Quickstart: Tabular Classification with the Python API#

This tutorial uses Gene expression cancer RNA sequence provided with NeurEco installation.

To work with the Tabular NeurEco models in Python, import NeurEcoTabular library:

from NeurEco import NeurEcoTabular as Tabular

Import numpy to handle the data sets:

import numpy as np

Load the data sets (see Data preparation for NeurEco Classification with python API and Gene expression cancer RNA sequence):

x_train = []
y_train = []
for i in range(2):
    x_name = "x_train_" + str(i) + "_.csv"
    y_name = "y_train_" + str(i) + "_.csv"
    x_part = np.genfromtxt(x_name, delimiter=";", skip_header=True)
    x_train.append(x_part)
    y_part = np.genfromtxt(y_name, delimiter=";", skip_header=True)
    y_train.append(y_part)
x_train = np.vstack(tuple(x_train))
y_train = np.vstack(tuple(y_train))

    x_test = np.genfromtxt("x_test.csv", delimiter=";", skip_header=True)
y_test = np.genfromtxt("y_test.csv", delimiter=";", skip_header=True)

To initialize a NeurEco object to handle the Classification problem:

classification_model = Tabular.Classifier()

To build the model, call method build with the parameters set for the problem under consideration (see Build NeurEco Classification model with the Python API).
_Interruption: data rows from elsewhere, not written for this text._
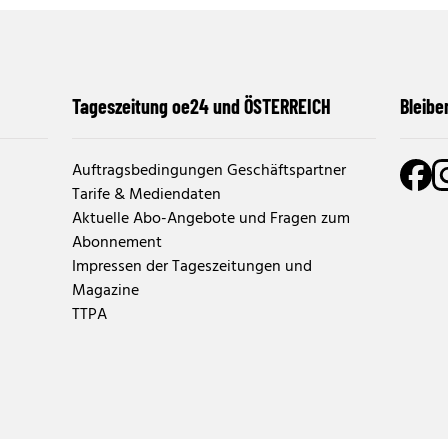
Tageszeitung oe24 und ÖSTERREICH
Bleibe
Auftragsbedingungen Geschäftspartner
Tarife & Mediendaten
Aktuelle Abo-Angebote und Fragen zum
Abonnement
Impressen der Tageszeitungen und
Magazine
TTPA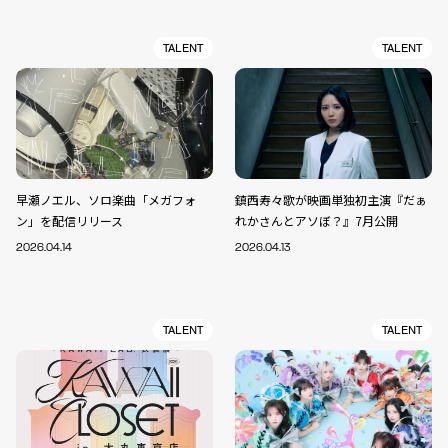
TALENT
TALENT
早瀬ノエル、ソロ楽曲「メガフォ
鎮西寿々歌が映画単独初主演『だぁ
ン」を配信リリース
れかさんとアソぼ？』7月公開
2026.04.14
2026.04.13
TALENT
TALENT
classification_model.build(input_data=x_train, output_data=y_train,
              # the rest of these parameters are optional
              write_model_to="./GeneExpressionCancerRnaSeqModel/GeneExpressionCancerRnaSeq.ednn",
              checkpoint_address="./GeneExpressionCancerRnaSeqModel/GeneExpressionCancerRnaSeq.checkpoint",
              valid_percentage=33.33)

Note

For detailed documentation on build, see Build NeurEco Classification model with the Python API

To evaluate the NeurEco Model on the testing data, call evaluate method:

neureco_test_outputs = classification_model.evaluate(x_test)

Note

For detailed documentation on evaluate, see Evaluate NeurEco Classification model with the Python API

To export the model to the chosen format, run one of the following commands:

classification_model.export_c("./GeneExpressionCancerRnaSeqModel/GeneExpressionCancerRnaSeq.h", precision="double")
classification_model.export_onnx("./GeneExpressionCancerRnaSeqModel/GeneExpressionCancerRnaSeq.onnx", precision="float16")
classification_model.export_fmu("./GeneExpressionCancerRnaSeqModel/GeneExpressionCancerRnaSeq.fmu")
classification_model.export_vba("./GeneExpressionCancerRnaSeqModel/GeneExpressionCancerRnaSeq.bas", precision="float")

Export to these formats requires embed license.

Note

For detailed documentation on export, see Export NeurEco Classification model with the Python API

When the model is not needed any more, delete it from the memory:

classification_model.delete()

Note

For detailed documentation on Tabular Classification with the python API, see Tabular Classification with the Python API.